The Dream mechanism is a special internal job within the scheduling system

Dream is also triggered by CronService, but it does not go through the full AgentLoop. Instead, it performs asynchronous memory consolidation directly. It behaves more like an internal maintenance task than a user-facing scheduled conversation.

This split-path design shows that Nanobot’s scheduling system serves not only reminder-style tasks, but also the Agent’s own background cognitive maintenance.

The images show a book cover and a sharing prompt, not a system architecture diagram

TransFormer Cover

WeChat Sharing Prompt

AI Visual Insight: The second image is an animated WeChat sharing prompt from a blogging platform. It guides users through the content-sharing flow and does not contain any Agent scheduling workflow, module relationships, or code-level technical details.

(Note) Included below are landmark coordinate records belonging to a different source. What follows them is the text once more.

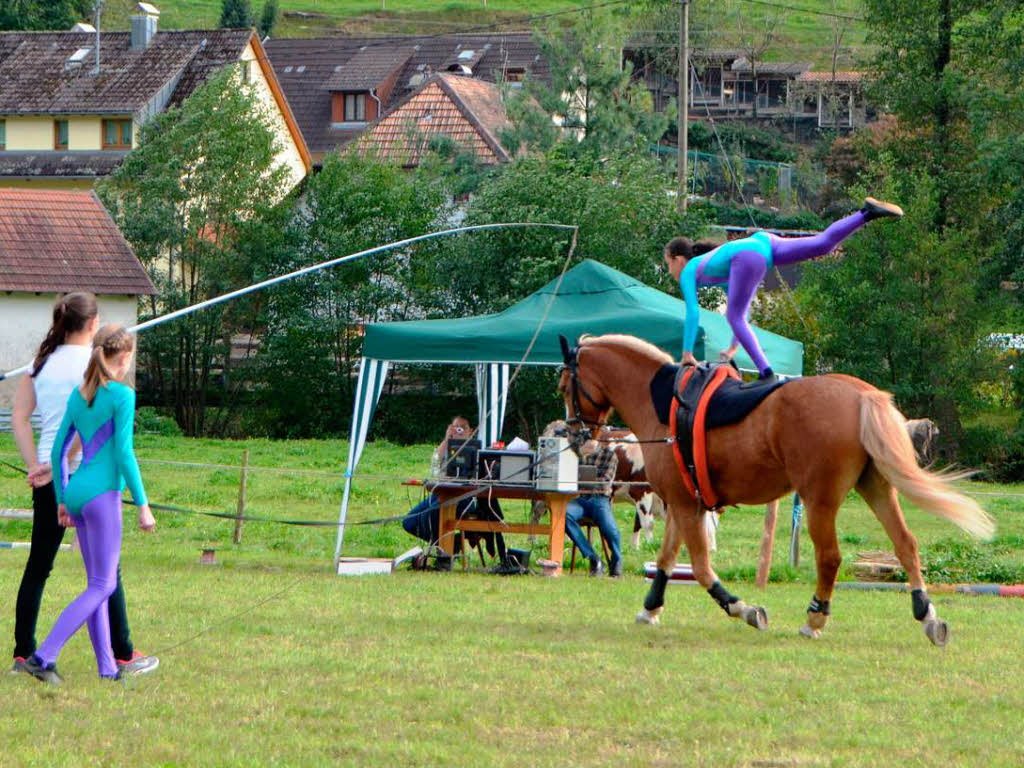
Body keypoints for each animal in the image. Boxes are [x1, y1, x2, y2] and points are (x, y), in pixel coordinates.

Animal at [561, 333, 991, 647]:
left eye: (566, 385)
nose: (576, 435)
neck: (664, 404)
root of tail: (860, 394)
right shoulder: (684, 504)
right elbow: (667, 560)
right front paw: (650, 609)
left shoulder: (683, 506)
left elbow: (699, 567)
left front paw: (743, 608)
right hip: (877, 488)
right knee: (906, 544)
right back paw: (927, 615)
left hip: (820, 500)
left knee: (830, 558)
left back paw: (815, 618)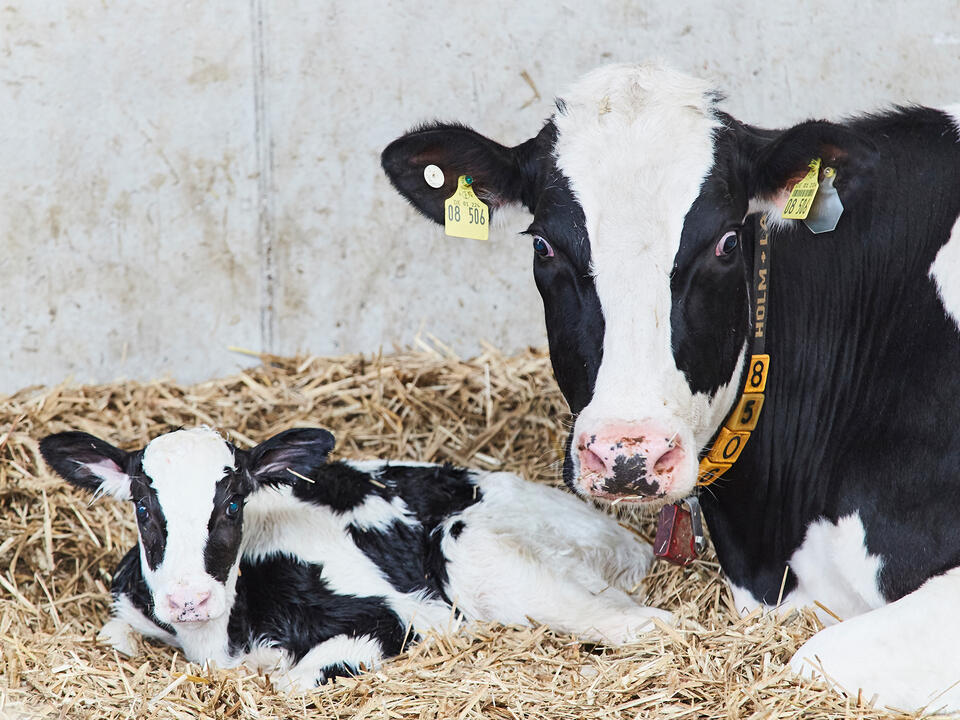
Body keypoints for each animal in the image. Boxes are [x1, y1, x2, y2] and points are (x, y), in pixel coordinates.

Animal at [41, 424, 672, 688]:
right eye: (143, 505)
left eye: (233, 504)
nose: (187, 598)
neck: (218, 641)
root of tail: (632, 543)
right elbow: (113, 635)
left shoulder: (391, 616)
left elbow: (294, 683)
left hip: (471, 545)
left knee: (648, 623)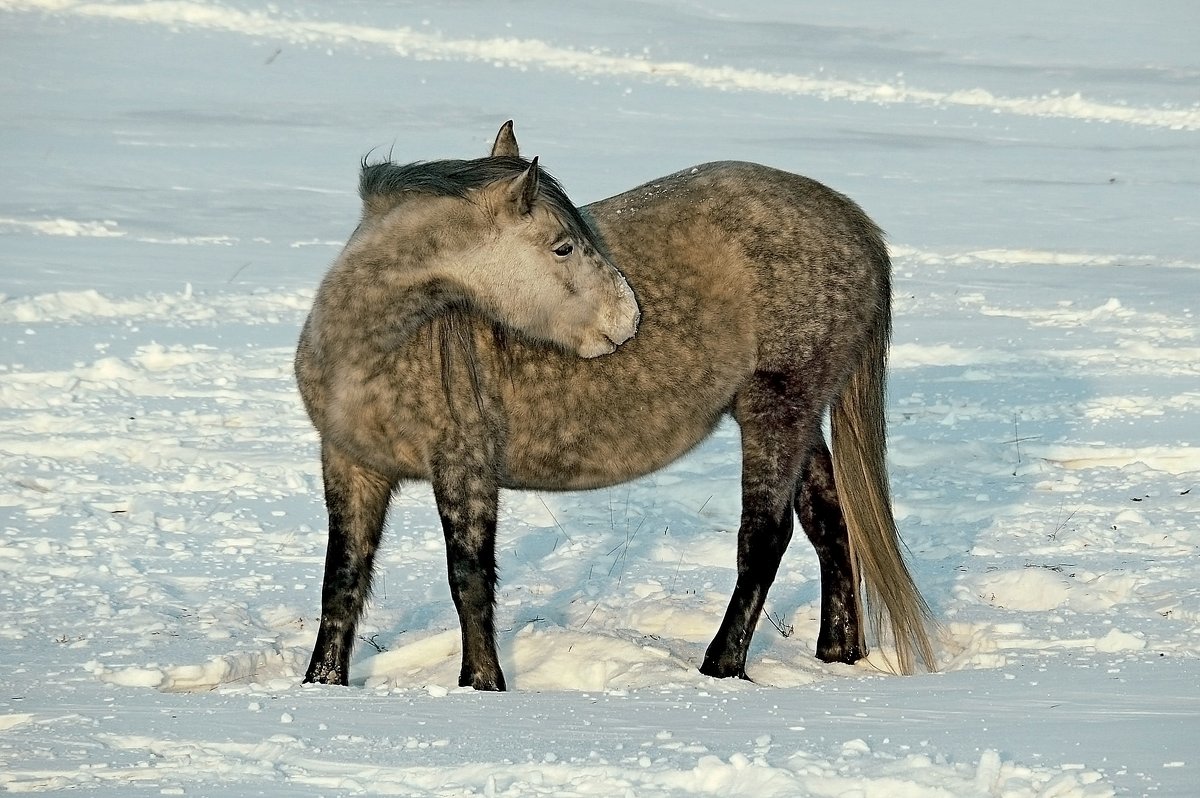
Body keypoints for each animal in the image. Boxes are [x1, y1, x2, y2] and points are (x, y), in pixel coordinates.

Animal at [292, 121, 936, 686]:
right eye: (564, 246)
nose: (629, 319)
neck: (376, 351)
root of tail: (853, 224)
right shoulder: (351, 467)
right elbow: (341, 581)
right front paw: (322, 682)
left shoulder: (464, 468)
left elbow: (468, 580)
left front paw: (483, 684)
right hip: (797, 415)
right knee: (829, 522)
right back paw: (837, 652)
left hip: (777, 407)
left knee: (764, 538)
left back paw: (721, 666)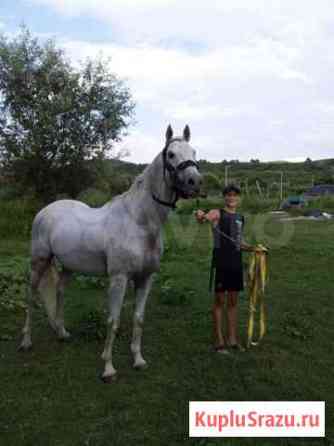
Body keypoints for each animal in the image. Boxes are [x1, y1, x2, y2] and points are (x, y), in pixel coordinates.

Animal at [19, 123, 202, 382]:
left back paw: (62, 332)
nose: (194, 182)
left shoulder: (146, 279)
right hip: (39, 262)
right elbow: (113, 321)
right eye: (171, 154)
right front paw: (108, 369)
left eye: (194, 152)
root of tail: (45, 211)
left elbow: (138, 319)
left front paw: (138, 360)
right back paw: (26, 342)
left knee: (60, 292)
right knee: (31, 295)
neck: (139, 222)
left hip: (68, 267)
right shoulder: (119, 279)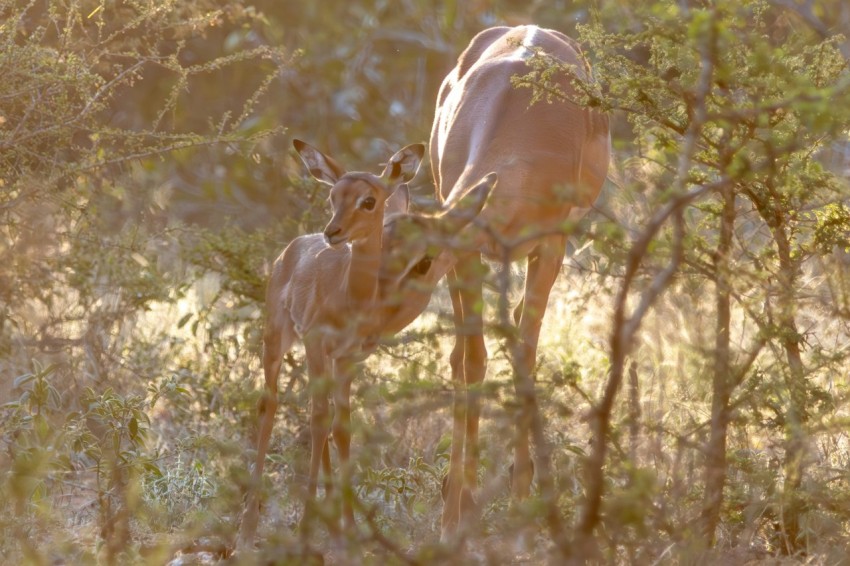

The practical value of this lightweight scheduler lies in low-friction automation

For users, it turns “remember to do this” into “the system does it automatically.” For Agents, it extends the capability boundary from real-time Q&A to future execution. For system designers, it offers an embedded scheduling pattern that is much lighter than Airflow or XXL-Job.

If your goal is to build a personal assistant, a group chatbot, or a lightweight workflow Agent, the CronTool + CronService combination is well worth reusing. It is not heavy, but it is complete enough.

FAQ structured answers

1. What is the difference between Nanobot’s CronService and the system crontab?

CronService is an in-process scheduler embedded directly into the Agent runtime. It supports job state, callbacks, session delivery, and JSON persistence. By contrast, crontab is better suited for system-level script scheduling and does not understand Agent context.

2. Why separate CronTool and CronService?

With this layered design, CronTool focuses on the LLM tool interface and parameter validation, while CronService handles the job lifecycle and scheduling execution. This reduces coupling and makes it easier to replace either the front-end tool layer or the back-end execution layer.

3. Why doesn’t Dream reuse the standard cron job execution path directly?

Because Dream is an internal memory-consolidation task, it does not need conversation context or full tool permissions. Bypassing AgentLoop reduces unnecessary inference and message delivery while preserving minimal privilege and higher execution determinism.

Core summary: This article analyzes OpenClaw’s recurring execution capability through the Nanobot source code. It focuses on how CronTool, CronService, CronStore, and AgentLoop work together, and explains the design value of three scheduling modes—reminders, recurring jobs, and one-time tasks—as well as persistence, callback decoupling, timezone support, and the Dream mechanism.